§ **REQUIREMENT**: In the Ranbaxy passage below, condense the paragraph that begins "Though generic Atorvastatin" into no more than three sentences, keeping its main facts.

§ **PAGE EXTRACT**:
· · · ·

After its inspection of the Mohali facility in September and December 2012, the US Food and Drug Administration (FDA) cited significant violations of good manufacturing practices, including failure to adequately investigate manufacturing problems and establish adequate procedures to ensure quality.
Though generic Atorvastatin is the only key product supplied from this facility currently, the import alert may hamper Ranbaxy’s growth in the near-term for two reasons. One, Ranbaxy was banking on the Mohali plant for filing new products as the plants at Paonta Sahib (Himachal Pradesh) and Dewas (Madhya Pradesh), meant for the US market, have been under import alert since 2008. Out of the 38 products filed so far, nearly half were from the Mohali facility.
Also, select high-margin exclusive products, including the generic version of anti-hypertension drug Diovan, are believed to have been re-filed from this facility.
Now with the import alert, approval for these products will be delayed. Given the pricing pressure on Ranbaxy’s portfolio in the US and its high dependency on this market, new launches are critical to drive growth. The temporary halt in approvals will risk Ranbaxy’s revenue and profit growth.

· · · ·

§ **DATA PROVIDED**:

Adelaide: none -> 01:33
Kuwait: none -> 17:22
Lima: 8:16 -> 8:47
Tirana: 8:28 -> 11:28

· · · ·

§ **OUTPUT FOR THIS TASK**: Generic Atorvastatin is currently the only key product supplied from the Mohali facility, yet the import alert may still hamper Ranbaxy's near-term growth. Ranbaxy was counting on Mohali for new product filings, since its US-market plants at Paonta Sahib (Himachal Pradesh) and Dewas (Madhya Pradesh) have been under import alert since 2008. Nearly half of the 38 products filed so far came from Mohali.